=== Section Start ===

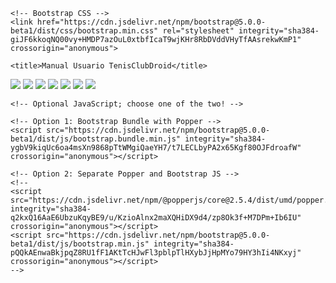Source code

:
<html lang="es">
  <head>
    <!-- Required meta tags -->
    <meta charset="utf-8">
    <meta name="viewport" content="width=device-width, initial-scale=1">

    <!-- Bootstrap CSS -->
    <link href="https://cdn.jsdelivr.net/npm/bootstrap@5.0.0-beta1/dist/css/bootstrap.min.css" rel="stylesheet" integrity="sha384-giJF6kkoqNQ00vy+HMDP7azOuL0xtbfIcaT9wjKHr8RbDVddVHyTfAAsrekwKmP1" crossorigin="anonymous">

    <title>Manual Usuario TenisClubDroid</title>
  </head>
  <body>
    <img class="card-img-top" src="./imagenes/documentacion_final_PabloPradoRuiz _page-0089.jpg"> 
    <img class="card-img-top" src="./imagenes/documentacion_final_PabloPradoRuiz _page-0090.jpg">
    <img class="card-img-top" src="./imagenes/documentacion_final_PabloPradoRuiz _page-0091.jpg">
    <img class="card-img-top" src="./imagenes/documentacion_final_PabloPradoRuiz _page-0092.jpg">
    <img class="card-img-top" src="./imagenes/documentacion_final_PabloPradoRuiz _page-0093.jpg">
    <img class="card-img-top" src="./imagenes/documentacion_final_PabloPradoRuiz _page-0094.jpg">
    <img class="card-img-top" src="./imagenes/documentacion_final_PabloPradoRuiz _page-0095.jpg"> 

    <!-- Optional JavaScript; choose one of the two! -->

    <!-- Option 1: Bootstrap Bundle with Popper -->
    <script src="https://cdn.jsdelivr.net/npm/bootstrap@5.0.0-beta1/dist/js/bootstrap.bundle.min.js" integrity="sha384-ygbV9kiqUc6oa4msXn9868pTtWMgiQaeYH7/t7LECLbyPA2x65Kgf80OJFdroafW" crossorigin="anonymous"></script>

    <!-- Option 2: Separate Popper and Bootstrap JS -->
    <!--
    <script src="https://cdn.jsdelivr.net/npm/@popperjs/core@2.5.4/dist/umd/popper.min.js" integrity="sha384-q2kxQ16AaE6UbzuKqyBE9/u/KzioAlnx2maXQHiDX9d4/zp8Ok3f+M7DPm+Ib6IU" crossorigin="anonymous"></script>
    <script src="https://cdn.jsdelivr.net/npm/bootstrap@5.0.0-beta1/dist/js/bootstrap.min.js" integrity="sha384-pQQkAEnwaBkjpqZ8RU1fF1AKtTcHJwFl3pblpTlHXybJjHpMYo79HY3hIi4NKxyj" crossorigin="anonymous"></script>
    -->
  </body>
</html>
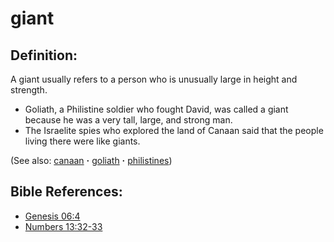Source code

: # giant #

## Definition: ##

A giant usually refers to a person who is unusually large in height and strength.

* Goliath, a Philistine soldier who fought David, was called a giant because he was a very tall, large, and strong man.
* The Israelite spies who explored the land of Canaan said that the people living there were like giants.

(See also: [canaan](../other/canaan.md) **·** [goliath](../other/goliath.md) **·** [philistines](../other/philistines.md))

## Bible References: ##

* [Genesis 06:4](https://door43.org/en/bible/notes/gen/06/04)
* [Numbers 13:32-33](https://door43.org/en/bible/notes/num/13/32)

=== Section End ===

- _Problem description_
Search the data above for the word "meta" and report how many lines contain it, with nothing further.

- _Solved problem_
3